Thursday, July 27, 2017

Deceive, inveigle, obfuscate--false discount claims still don't cause cognizable injury

Mulder v. Kohl’s Department Stores, Inc., --- F.3d ----, 2017 WL 3167620, No. 16-1238 (1st Cir. Jul. 26, 2017)

Mulder bought several items that listed both purchase prices and significantly higher “comparison prices.” Mulder alleged that these comparison prices were inflated and invented, and that Kohl’s misled unsuspecting consumers about the quality of its products. The court of appeals affirmed the district court’s grant of a motion to dismiss.  She simply didn’t suffer relevant injury under Massachusetts Chapter 93A.  Even allegations that Mulder was “induced” to travel to a Kohl’s store by false advertising and that she therefore suffered a resulting economic injury in the form of travel expenses wasn’t good enough.  She didn’t explain how deceptive statements on a price tag could have caused her to travel to Kohl’s in the first place, and didn’t identify other deceptive ads with the requisite specificity.

A false sense of value isn’t the requisite identifiable injury, distinct from the claimed deceptive conduct itself, required by Massachusetts law. “[A]bsent allegations of real loss grounded in some objective measure, [an] ‘induced purchase’ theory of injury is simply the ‘per se’ theory of injury in new clothing.”  So too with the “induced travel” theory, which, if accepted, “would render meaningless the SJC’s clear rule against ‘per se’ or ‘deception-as-injury’ claims.”

The same conclusions are also provided in Shaulis v. Nordstrom, Inc., -- F.3d --, 2017 WL 3167619, No. 15-2354 (1st Cir. Jul. 26, 2017). Shaulis argued that the sweater she bought, allegedly due to the price misrepresentation, was “worth nothing at all to [her] since she never would have bought it” absent Nordstrom’s deception.
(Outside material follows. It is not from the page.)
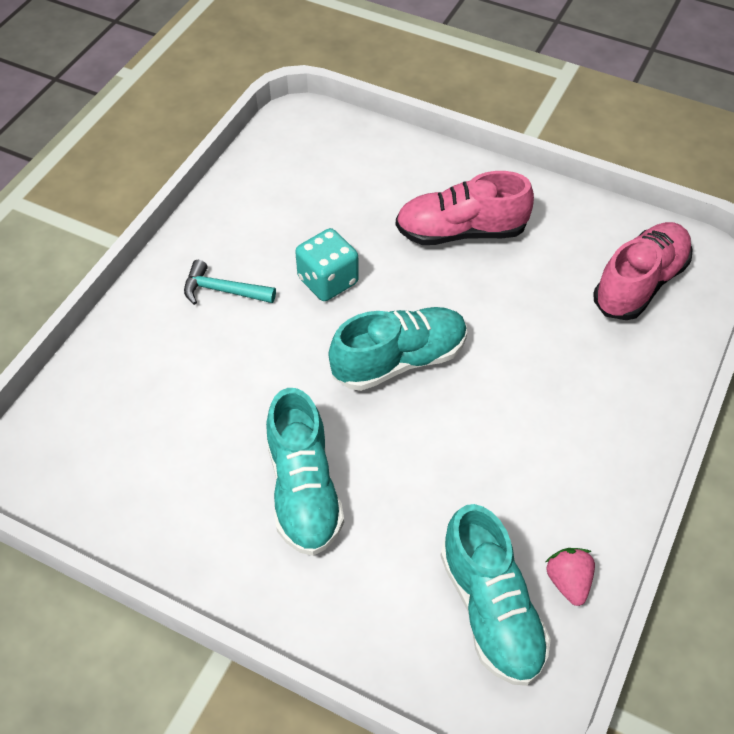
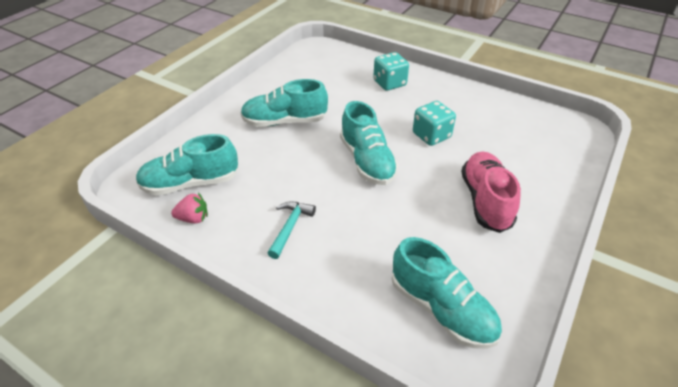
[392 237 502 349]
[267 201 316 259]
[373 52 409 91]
But she received the benefit of her bargain, and didn’t allege that there were flaws in the sweater that made it worth less than what she paid.  Subjective belief in value isn’t a legally cognizable injury under Chapter 93A.

Of possible interest: the court of appeals rejected Shaulis’ analogy to “fake-Rolex hawking” because “falsely advertising a watch as a ‘Rolex’ is a material misstatement about the watch’s quality.”  But this is obviously insufficient as a distinction!  According to Shaulis’ complaint, so was the discount claim—and the court of appeals supposedly accepts her claim that she was materially misled (that is, that she changed her behavior because of the misrepresentation).  Why then is not a factual inquiry required to determine whether the fake Rolex-buyer received the benefit of her bargain?  Arguably there is a drop in resale price once the fakery is revealed—but if the initial price were low enough, that shouldn’t matter.  The point being that the court of appeals carefully distinguishes deception from injury when it comes to the price representations, but not when it comes to the fake Rolex, because trademark is different.

The court of appeals did note that Shaulis might well have inferred greater value from the deceptive price tag, and that Nordstrom could have hoped that consumers would make that inference.  “Indeed, it is presumably just this kind of erroneous inference that Massachusetts seeks to prevent by regulation.”  Still, that doesn’t mean there was injury under Chapter 93A. This essentially means that there is no private cause of action, because without injury there can’t be injunctive relief either, for conduct banned by Massachusetts consumer protection law.  But the AG can still enforce the law.

Shaulis’s common law claims -- for fraud, unjust enrichment, and breach of contract – failed for basically the same reasons.